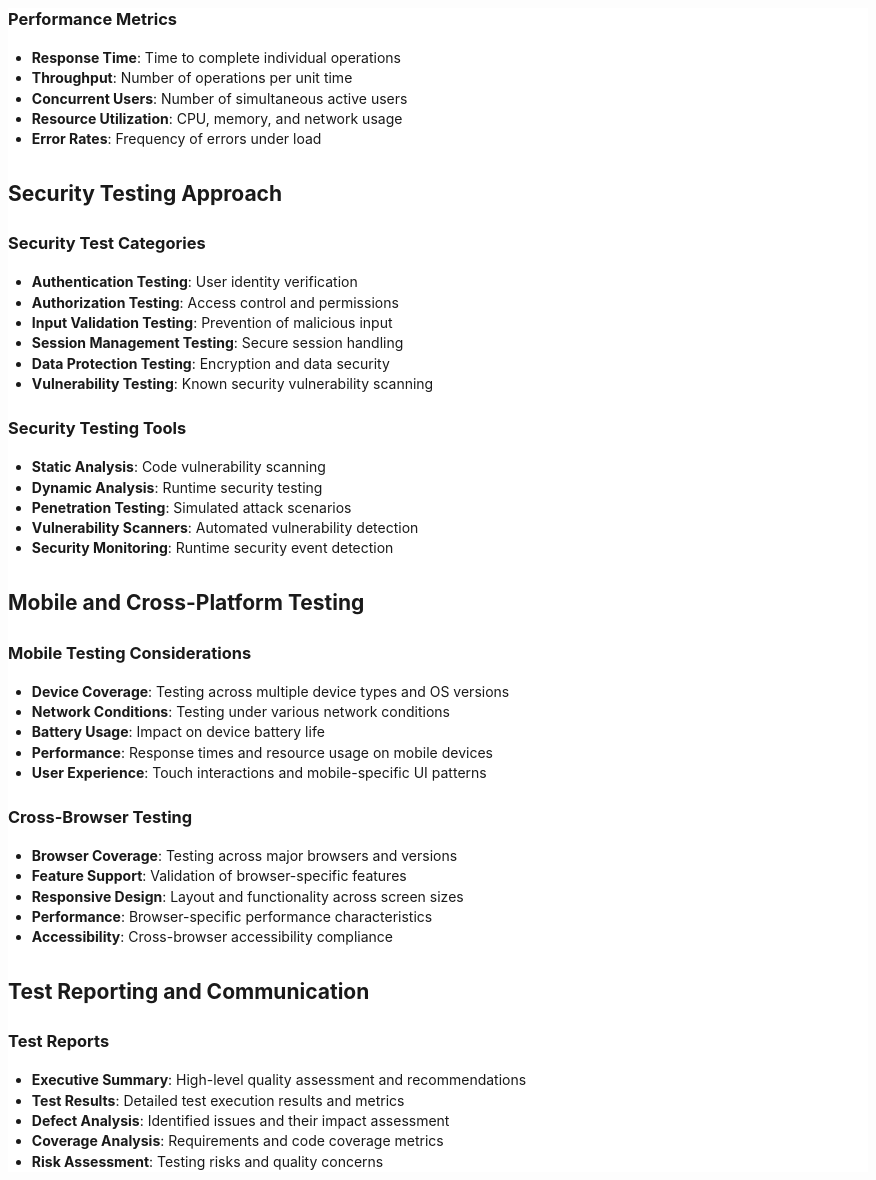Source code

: ### Performance Metrics
- **Response Time**: Time to complete individual operations
- **Throughput**: Number of operations per unit time
- **Concurrent Users**: Number of simultaneous active users
- **Resource Utilization**: CPU, memory, and network usage
- **Error Rates**: Frequency of errors under load

## Security Testing Approach

### Security Test Categories
- **Authentication Testing**: User identity verification
- **Authorization Testing**: Access control and permissions
- **Input Validation Testing**: Prevention of malicious input
- **Session Management Testing**: Secure session handling
- **Data Protection Testing**: Encryption and data security
- **Vulnerability Testing**: Known security vulnerability scanning

### Security Testing Tools
- **Static Analysis**: Code vulnerability scanning
- **Dynamic Analysis**: Runtime security testing
- **Penetration Testing**: Simulated attack scenarios
- **Vulnerability Scanners**: Automated vulnerability detection
- **Security Monitoring**: Runtime security event detection

## Mobile and Cross-Platform Testing

### Mobile Testing Considerations
- **Device Coverage**: Testing across multiple device types and OS versions
- **Network Conditions**: Testing under various network conditions
- **Battery Usage**: Impact on device battery life
- **Performance**: Response times and resource usage on mobile devices
- **User Experience**: Touch interactions and mobile-specific UI patterns

### Cross-Browser Testing
- **Browser Coverage**: Testing across major browsers and versions
- **Feature Support**: Validation of browser-specific features
- **Responsive Design**: Layout and functionality across screen sizes
- **Performance**: Browser-specific performance characteristics
- **Accessibility**: Cross-browser accessibility compliance

## Test Reporting and Communication

### Test Reports
- **Executive Summary**: High-level quality assessment and recommendations
- **Test Results**: Detailed test execution results and metrics
- **Defect Analysis**: Identified issues and their impact assessment
- **Coverage Analysis**: Requirements and code coverage metrics
- **Risk Assessment**: Testing risks and quality concerns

### Task to carry out
Transcribe the text of all the items above character for character, omitting the pictures from your answer.

### Result of the exercise
Source code

: ### Performance Metrics
- **Response Time**: Time to complete individual operations
- **Throughput**: Number of operations per unit time
- **Concurrent Users**: Number of simultaneous active users
- **Resource Utilization**: CPU, memory, and network usage
- **Error Rates**: Frequency of errors under load

## Security Testing Approach

### Security Test Categories
- **Authentication Testing**: User identity verification
- **Authorization Testing**: Access control and permissions
- **Input Validation Testing**: Prevention of malicious input
- **Session Management Testing**: Secure session handling
- **Data Protection Testing**: Encryption and data security
- **Vulnerability Testing**: Known security vulnerability scanning

### Security Testing Tools
- **Static Analysis**: Code vulnerability scanning
- **Dynamic Analysis**: Runtime security testing
- **Penetration Testing**: Simulated attack scenarios
- **Vulnerability Scanners**: Automated vulnerability detection
- **Security Monitoring**: Runtime security event detection

## Mobile and Cross-Platform Testing

### Mobile Testing Considerations
- **Device Coverage**: Testing across multiple device types and OS versions
- **Network Conditions**: Testing under various network conditions
- **Battery Usage**: Impact on device battery life
- **Performance**: Response times and resource usage on mobile devices
- **User Experience**: Touch interactions and mobile-specific UI patterns

### Cross-Browser Testing
- **Browser Coverage**: Testing across major browsers and versions
- **Feature Support**: Validation of browser-specific features
- **Responsive Design**: Layout and functionality across screen sizes
- **Performance**: Browser-specific performance characteristics
- **Accessibility**: Cross-browser accessibility compliance

## Test Reporting and Communication

### Test Reports
- **Executive Summary**: High-level quality assessment and recommendations
- **Test Results**: Detailed test execution results and metrics
- **Defect Analysis**: Identified issues and their impact assessment
- **Coverage Analysis**: Requirements and code coverage metrics
- **Risk Assessment**: Testing risks and quality concerns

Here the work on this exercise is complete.